- Time
- Post link
Okay let me try to restate it, with Disney animation most characters (including Beast) have one animator that does that character. When they animate Disney cells they are told to follow the contours and movements of live-action reference shots they’re given, not to invent the animation themselves. Many shots even got reused in several Disney animations for example the ballroom dance is a shot reused from Sleeping Beauty. There’s nothing in that process that allows an animator to ever animate a silhouette as a black shadow. Also the animators were not the ones in creative control, it’s a lot easier to get your animator to draw the figure first and then alter its appearance as necessary for the final film. So what the animator for Beast intended and what the director intended for those early Beast scenes could be different.

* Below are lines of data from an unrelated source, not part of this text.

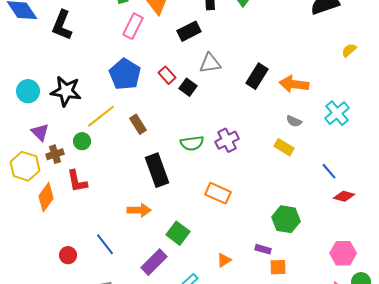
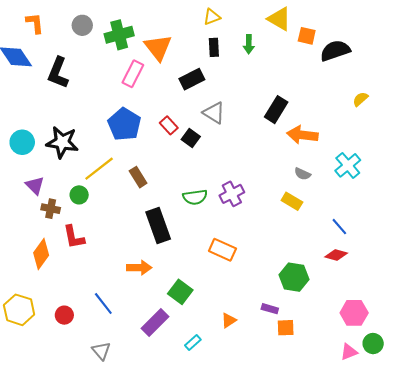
gray triangle: (210, 63) -> (214, 113), turned 40
black rectangle: (257, 76) -> (276, 110), moved
brown cross: (55, 154) -> (51, 209), turned 30
yellow hexagon: (25, 166) -> (19, 310), moved
red diamond: (344, 196) -> (336, 255), moved

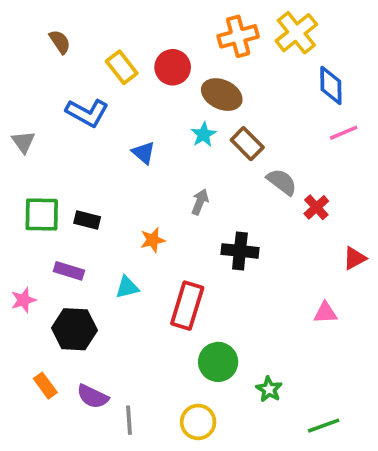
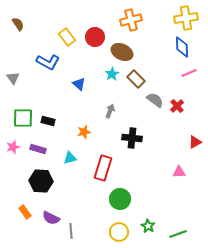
yellow cross: (296, 33) -> (186, 18), moved, turned 30
brown semicircle: (60, 42) -> (18, 24), moved
red cross: (316, 207) -> (177, 106), moved
pink star: (23, 300) -> (13, 147), moved
green star: (269, 389) -> (148, 226), moved
yellow circle: (198, 422) -> (119, 232), moved

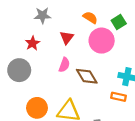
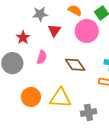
gray star: (42, 15) -> (40, 14), moved
pink semicircle: (64, 65) -> (42, 57), moved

Makes sense in that more bureaucratic structure, I can see that. It’d be interesting to see the relationship between the painting stage, since that’s a separate position from animation (looking at the credits), and the printing stage. Both of those stages involve decisions regarding tonal values, and it’d be cool to see what the formula that led to the final exposure was. Did the painters make stuff brighter than what they would want so that it would print properly? Maybe contrast ratio was more important than specific lightness so that it could scale to whatever was needed when printing. It’d be interesting to hear interviews with those people.
If you like the film I suggest arranging to see it on film some time if you can.
Would love to, though I don’t think I’ve ever seen Disney animation classics in any of the theaters around that do those type of screenings. I’ve seen some older Disney live action around, but not animation. I’m definitely keeping my eyes open.